The key to enforcing elevated protections is to ensure that U.S. companies can bring claims outside the courts, in independent, binding arbitrations. Because the parties bear all the costs of the arbiters' time and expenses--costs that would otherwise be absorbed in the court system-- and the risk of paying their opponent's costs if they do not prevail, a party will proceed to arbitration only where the guarantee of neutrality and the exclusive application of the BIT's standards provide a level playing field.

In November 2005, the United States and Uruguay signed a new bilateral investment treaty. When ratified, it will be the first agreement based on the new U.S. Model BIT published by the United States Trade Representative since 2004. This version reflects the lessons learned since the WTO came into existence and clarifies key U.S. interests. For example, the Model BIT now incorporates all the U.S. standards for compensating private companies for nationalizations ("expropriations"), clarifying when they are permissible and the manner in which compensation must be paid. Other changes in the U.S. Model BIT include the delineation of clearer "minimum treatment" standards, mandated publication (and general "transparency") of arbitral proceedings, shortened timelines, and tighter language disfavoring "artificial" trade-barriers (such as customs regulations so arduous that they amount to restrictions on investment).
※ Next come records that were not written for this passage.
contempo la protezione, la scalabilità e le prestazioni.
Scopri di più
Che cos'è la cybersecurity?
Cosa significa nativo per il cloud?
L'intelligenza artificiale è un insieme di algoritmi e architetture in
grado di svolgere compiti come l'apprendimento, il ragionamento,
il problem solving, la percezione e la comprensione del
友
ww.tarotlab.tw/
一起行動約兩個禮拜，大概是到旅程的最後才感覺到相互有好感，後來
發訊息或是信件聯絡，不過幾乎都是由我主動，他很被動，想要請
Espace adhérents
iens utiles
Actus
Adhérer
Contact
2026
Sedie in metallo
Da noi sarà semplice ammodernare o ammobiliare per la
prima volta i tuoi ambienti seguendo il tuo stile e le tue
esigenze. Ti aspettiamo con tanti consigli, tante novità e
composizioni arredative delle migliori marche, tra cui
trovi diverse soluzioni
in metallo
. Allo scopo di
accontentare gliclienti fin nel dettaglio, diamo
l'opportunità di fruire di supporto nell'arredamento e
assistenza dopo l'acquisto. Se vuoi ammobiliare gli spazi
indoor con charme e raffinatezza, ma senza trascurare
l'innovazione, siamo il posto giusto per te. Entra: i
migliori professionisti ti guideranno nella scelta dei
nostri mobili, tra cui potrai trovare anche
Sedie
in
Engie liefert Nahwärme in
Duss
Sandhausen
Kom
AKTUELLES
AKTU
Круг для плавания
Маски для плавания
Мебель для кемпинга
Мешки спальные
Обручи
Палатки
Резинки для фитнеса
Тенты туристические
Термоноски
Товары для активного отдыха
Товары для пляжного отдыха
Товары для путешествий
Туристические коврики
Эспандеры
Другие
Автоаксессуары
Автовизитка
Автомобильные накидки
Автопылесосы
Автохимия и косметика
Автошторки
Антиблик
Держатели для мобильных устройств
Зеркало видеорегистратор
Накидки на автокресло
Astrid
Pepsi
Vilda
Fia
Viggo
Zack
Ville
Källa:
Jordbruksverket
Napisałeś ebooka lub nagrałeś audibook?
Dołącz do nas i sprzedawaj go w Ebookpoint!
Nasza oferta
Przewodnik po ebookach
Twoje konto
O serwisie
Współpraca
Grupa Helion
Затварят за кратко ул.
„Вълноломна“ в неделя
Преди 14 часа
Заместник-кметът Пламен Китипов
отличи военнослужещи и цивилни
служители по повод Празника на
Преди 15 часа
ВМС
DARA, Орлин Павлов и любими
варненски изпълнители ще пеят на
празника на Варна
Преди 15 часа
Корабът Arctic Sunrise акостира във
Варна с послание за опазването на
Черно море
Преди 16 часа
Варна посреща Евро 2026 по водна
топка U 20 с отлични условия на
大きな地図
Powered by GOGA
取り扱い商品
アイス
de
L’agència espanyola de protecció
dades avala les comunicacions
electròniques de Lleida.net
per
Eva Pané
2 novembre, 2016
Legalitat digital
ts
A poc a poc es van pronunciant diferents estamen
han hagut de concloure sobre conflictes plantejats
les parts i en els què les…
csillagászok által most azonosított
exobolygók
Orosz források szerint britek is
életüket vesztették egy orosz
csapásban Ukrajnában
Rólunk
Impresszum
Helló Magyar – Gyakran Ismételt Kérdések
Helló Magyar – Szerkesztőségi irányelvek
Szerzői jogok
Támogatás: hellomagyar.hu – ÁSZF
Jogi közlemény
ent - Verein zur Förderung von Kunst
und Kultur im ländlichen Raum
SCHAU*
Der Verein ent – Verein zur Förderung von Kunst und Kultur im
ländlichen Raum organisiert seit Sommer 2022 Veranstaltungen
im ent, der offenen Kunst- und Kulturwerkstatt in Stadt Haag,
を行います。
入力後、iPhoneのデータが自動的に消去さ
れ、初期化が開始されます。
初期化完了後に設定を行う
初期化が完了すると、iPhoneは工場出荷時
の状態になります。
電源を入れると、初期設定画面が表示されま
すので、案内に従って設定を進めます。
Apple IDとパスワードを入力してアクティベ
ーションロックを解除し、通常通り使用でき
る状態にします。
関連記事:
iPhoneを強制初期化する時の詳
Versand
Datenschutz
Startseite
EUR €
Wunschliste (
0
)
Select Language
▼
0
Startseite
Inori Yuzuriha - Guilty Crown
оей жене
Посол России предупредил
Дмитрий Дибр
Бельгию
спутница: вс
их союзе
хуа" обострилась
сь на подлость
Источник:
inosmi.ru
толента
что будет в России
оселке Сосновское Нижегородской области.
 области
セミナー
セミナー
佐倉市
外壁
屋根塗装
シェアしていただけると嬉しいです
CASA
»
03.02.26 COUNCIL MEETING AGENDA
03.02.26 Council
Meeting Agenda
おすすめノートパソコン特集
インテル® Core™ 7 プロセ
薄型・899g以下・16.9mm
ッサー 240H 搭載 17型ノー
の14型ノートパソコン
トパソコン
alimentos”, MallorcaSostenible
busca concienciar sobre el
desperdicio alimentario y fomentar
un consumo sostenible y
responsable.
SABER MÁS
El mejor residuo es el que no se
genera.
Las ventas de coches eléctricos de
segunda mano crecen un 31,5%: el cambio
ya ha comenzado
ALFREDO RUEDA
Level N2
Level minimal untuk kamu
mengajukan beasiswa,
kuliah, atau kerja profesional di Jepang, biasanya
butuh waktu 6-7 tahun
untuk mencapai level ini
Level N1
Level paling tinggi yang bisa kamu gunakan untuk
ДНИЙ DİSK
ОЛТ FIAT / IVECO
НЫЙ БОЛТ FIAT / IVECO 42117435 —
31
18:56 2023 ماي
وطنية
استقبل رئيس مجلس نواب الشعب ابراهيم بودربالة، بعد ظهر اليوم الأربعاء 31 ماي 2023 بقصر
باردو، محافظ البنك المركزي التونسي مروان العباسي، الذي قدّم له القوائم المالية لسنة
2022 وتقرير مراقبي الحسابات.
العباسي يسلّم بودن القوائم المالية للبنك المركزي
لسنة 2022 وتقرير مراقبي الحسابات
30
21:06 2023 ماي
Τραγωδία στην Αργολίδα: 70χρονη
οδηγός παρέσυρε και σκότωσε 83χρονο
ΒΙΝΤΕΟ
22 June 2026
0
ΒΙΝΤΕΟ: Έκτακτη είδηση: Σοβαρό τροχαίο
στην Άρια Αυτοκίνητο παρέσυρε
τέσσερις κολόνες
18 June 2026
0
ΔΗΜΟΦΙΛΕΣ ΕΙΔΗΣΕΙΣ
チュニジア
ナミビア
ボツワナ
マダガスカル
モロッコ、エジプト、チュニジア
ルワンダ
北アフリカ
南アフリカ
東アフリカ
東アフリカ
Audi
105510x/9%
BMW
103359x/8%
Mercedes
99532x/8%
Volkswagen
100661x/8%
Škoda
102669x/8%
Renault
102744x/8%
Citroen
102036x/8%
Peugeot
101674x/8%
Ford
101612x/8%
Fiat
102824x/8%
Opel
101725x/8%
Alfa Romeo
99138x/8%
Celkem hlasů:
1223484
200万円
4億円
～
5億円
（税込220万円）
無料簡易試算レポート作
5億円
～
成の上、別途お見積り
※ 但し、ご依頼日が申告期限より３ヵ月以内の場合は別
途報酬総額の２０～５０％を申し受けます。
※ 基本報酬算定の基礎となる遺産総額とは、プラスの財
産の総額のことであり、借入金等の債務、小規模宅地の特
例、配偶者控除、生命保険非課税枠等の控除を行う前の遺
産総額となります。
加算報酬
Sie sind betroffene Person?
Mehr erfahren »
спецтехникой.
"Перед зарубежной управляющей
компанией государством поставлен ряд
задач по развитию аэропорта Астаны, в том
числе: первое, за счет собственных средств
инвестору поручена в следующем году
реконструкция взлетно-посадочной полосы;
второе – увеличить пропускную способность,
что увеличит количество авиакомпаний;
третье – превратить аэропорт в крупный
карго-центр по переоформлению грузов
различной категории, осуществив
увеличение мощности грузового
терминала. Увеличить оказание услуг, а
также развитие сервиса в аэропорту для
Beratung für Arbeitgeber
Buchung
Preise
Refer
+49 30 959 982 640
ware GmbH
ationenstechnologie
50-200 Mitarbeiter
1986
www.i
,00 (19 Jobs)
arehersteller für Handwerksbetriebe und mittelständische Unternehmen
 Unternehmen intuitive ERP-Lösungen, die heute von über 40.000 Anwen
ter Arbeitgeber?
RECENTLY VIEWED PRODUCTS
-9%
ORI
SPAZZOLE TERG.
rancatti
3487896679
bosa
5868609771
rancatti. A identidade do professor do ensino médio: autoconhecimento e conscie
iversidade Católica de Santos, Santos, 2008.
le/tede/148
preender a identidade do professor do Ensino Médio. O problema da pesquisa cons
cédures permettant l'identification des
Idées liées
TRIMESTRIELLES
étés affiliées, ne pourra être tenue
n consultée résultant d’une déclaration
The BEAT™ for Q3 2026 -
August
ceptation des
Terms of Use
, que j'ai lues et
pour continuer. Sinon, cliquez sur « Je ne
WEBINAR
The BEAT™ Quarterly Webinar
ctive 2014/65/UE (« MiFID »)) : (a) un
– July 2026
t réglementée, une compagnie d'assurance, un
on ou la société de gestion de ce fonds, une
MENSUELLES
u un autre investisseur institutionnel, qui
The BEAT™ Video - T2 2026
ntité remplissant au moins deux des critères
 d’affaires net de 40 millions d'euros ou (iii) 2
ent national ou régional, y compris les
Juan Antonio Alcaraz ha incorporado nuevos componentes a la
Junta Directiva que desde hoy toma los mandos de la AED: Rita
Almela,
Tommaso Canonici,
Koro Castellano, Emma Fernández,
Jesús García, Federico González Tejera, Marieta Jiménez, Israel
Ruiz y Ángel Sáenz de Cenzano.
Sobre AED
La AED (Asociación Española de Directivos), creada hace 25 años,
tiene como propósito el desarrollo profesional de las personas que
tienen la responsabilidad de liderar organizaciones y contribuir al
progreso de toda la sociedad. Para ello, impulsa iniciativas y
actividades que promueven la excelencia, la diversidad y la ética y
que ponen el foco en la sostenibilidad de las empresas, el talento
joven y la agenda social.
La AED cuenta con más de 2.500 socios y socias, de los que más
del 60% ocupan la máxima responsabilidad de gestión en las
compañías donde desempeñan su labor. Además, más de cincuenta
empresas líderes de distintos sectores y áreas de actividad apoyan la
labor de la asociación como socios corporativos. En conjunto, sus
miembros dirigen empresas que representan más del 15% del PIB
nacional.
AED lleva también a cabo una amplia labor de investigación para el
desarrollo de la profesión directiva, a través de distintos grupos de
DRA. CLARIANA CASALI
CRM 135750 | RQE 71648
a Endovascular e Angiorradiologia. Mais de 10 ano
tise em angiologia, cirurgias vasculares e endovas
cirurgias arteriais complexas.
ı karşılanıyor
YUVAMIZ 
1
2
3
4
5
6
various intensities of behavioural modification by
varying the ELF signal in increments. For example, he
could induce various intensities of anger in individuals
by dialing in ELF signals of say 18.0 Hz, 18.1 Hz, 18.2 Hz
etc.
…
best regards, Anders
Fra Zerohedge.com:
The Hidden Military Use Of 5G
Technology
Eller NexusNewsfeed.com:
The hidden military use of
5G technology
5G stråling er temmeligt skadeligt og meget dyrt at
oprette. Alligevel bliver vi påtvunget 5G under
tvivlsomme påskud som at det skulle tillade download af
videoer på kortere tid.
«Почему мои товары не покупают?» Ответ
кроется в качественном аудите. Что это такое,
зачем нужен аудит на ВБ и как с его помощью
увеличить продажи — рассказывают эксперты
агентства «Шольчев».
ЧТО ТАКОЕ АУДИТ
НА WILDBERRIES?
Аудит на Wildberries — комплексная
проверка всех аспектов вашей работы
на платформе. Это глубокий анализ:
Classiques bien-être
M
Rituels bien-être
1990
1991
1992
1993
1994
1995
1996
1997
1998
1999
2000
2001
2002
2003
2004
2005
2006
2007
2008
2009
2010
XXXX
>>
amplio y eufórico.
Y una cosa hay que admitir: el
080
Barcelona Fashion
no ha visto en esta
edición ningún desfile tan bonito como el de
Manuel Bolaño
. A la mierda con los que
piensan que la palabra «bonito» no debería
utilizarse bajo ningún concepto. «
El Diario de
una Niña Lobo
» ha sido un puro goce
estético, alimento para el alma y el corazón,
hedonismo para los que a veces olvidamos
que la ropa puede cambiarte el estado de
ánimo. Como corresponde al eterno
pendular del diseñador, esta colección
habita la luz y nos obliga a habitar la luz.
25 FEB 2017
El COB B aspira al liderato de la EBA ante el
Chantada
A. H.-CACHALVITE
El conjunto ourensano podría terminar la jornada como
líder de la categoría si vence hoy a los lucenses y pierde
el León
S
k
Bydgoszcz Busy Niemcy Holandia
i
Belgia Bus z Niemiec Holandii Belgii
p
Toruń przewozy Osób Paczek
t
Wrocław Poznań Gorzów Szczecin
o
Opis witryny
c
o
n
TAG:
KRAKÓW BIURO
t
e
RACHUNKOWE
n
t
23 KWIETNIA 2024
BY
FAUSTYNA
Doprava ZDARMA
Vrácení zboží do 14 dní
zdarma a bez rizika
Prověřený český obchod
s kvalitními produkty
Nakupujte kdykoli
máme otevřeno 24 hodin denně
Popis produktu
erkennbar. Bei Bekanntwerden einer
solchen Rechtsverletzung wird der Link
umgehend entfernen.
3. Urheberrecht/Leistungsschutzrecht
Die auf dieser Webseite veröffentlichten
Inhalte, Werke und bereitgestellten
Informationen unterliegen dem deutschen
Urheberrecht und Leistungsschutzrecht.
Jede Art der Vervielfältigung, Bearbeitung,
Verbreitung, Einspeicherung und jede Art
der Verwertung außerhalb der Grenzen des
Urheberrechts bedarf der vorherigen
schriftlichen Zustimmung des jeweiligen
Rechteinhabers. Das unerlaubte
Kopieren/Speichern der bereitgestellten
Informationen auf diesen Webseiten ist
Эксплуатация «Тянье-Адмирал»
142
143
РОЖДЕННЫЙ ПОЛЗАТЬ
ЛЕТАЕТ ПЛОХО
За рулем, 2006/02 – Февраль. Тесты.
These provisions are generally pro-investor, but the current Model BIT also provides that countries will not relax their own labor or environmental standards to entice foreign investment.

The United States' trade agreements are not limited to its forty-odd bilateral investment treaties with developing countries. Other variously titled agreements provide varying levels of protection to U.S. companies beyond the standards of the WTO or other multinational agreements. Generally, Free Trade Agreements (FTAs), Trade and Investment Framework Agreements (TIFAs), and Trade Promotion Agreements (TPAs), do not provide for independent arbitration. They seek additional protections for U.S. investment and often include a commitment to engage in negotiations before actions in deviation of agreed standards, but these provisions will still be enforceable only through domestic courts. All of the tiers of agreement have clear overlap; for example, some important changes in the 2004 Model BIT first appeared in FTA’s with Singapore and the Andean Trade Promotion Agreement.